=== Required action ===
Stopping right after the line with "作论坛北京峰会成果落实以及日前成功举行的论坛成果落", please reproduce the material below exactly from its first line.

..............................

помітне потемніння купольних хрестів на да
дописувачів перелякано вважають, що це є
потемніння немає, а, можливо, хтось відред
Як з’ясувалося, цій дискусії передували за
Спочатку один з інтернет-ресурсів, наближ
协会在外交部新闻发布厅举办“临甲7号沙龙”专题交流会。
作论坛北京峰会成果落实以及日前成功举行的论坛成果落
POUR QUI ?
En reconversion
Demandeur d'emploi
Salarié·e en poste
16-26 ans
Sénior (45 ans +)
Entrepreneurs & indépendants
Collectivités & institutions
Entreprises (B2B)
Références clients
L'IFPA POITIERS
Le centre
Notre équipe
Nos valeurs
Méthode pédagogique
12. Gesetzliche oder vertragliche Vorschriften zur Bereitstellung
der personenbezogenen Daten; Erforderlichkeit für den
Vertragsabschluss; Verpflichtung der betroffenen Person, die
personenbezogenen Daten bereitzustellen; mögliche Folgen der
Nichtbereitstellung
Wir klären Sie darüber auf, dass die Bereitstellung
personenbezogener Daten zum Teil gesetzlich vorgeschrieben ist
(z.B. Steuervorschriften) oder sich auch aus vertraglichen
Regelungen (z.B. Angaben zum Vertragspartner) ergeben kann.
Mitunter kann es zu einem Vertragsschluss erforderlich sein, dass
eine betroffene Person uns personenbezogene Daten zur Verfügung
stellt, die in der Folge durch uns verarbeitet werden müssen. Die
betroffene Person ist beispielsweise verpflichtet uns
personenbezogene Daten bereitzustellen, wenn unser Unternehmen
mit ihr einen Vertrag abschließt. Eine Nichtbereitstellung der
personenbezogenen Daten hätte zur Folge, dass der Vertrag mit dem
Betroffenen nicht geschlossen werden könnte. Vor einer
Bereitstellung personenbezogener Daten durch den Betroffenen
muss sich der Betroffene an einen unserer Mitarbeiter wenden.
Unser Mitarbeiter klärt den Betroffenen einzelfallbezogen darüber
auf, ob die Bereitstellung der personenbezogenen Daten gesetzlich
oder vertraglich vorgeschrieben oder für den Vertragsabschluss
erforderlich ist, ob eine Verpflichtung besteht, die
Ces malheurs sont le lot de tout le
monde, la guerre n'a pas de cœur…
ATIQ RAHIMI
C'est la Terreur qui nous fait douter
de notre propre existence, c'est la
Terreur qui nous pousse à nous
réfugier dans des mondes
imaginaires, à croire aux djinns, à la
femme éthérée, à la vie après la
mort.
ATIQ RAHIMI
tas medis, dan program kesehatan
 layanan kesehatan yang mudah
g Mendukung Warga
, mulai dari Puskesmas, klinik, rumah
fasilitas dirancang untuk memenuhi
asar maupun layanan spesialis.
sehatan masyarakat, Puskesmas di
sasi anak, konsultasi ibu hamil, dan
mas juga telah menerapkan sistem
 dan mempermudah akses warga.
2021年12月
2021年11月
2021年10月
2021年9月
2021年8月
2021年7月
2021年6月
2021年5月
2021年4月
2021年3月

..............................

=== Response to this task ===
помітне потемніння купольних хрестів на да
дописувачів перелякано вважають, що це є
потемніння немає, а, можливо, хтось відред
Як з’ясувалося, цій дискусії передували за
Спочатку один з інтернет-ресурсів, наближ
协会在外交部新闻发布厅举办“临甲7号沙龙”专题交流会。
作论坛北京峰会成果落实以及日前成功举行的论坛成果落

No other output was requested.